[Work instruction]: Every line below that holds the string "Profile" must be copied.

Hardware project source files
<<<<
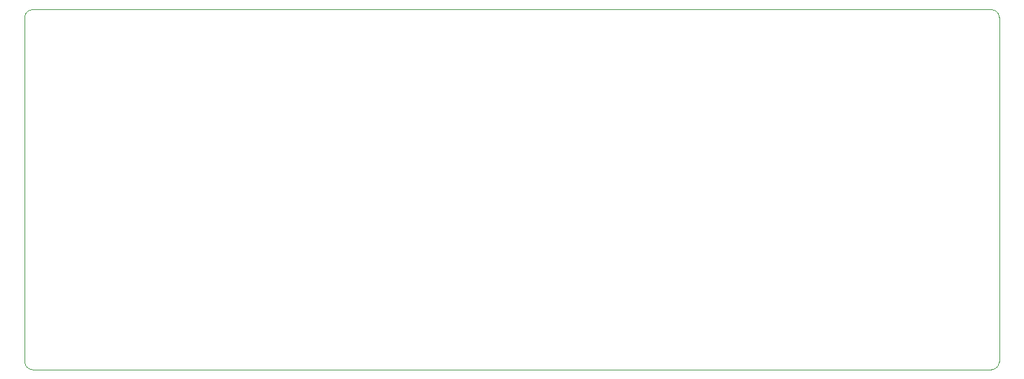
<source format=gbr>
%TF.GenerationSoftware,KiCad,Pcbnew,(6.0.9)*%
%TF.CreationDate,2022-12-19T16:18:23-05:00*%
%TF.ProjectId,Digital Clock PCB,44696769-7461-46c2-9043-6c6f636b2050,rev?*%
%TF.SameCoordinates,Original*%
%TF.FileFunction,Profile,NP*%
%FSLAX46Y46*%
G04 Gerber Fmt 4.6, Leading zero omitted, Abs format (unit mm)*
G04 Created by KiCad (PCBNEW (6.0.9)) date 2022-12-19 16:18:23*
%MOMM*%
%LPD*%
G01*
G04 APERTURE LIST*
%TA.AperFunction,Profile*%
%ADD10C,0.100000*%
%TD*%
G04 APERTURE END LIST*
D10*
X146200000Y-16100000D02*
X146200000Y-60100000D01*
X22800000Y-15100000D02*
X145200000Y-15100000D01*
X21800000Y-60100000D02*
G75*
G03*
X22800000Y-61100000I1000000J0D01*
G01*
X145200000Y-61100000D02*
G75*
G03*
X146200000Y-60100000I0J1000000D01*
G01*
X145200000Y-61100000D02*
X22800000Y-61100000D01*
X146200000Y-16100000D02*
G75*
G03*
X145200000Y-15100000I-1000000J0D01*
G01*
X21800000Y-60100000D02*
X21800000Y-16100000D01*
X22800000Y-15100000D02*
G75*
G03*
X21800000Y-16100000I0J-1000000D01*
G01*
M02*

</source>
>>>>
[Task result]:
%TF.FileFunction,Profile,NP*%
%TA.AperFunction,Profile*%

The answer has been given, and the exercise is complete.